— Information supplied —
┄┄┄┄┄┄

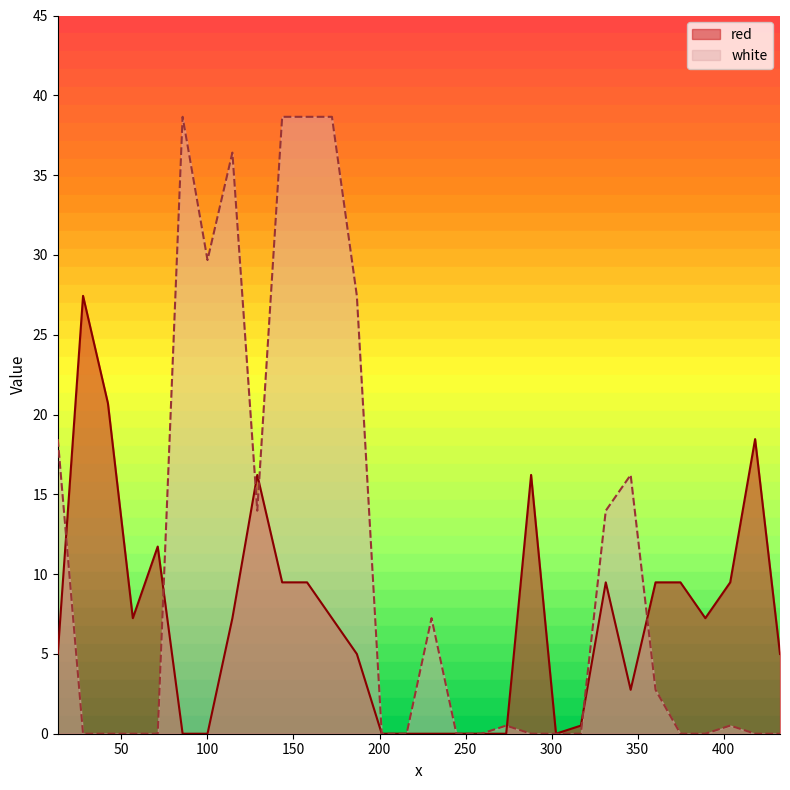

At which category is the sum across all series the highest?

143.4335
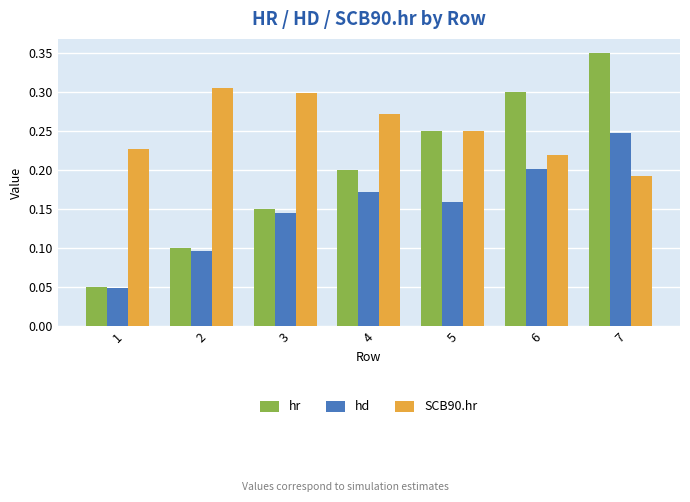

Which category has the highest value in the SCB90.hr series?

2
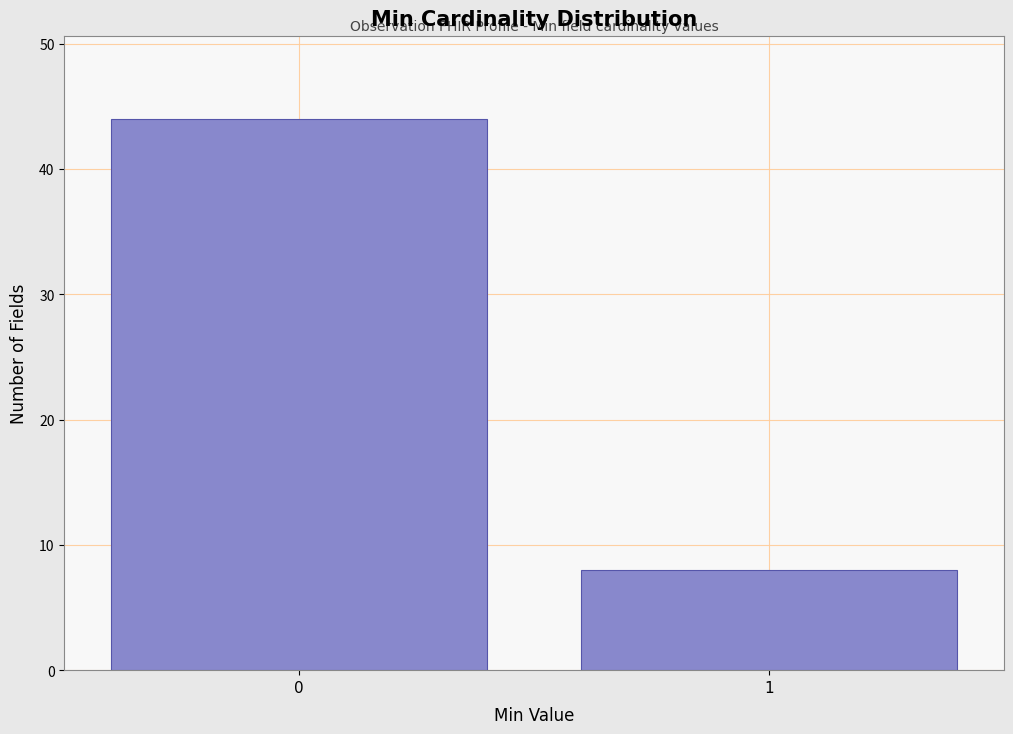

Reading left to right, list all the values displayed in this chart.

0=44	1=8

┄┄┄┄┄┄

— Problem to work on —
Please rewrite the rows above with "category" replaced by "group" and nothing else changed, omitting the pictures.

— Result of the task —
At which group is the sum across all series the highest?

143.4335

Which group has the highest value in the SCB90.hr series?

2

Reading left to right, list all the values displayed in this chart.

0=44	1=8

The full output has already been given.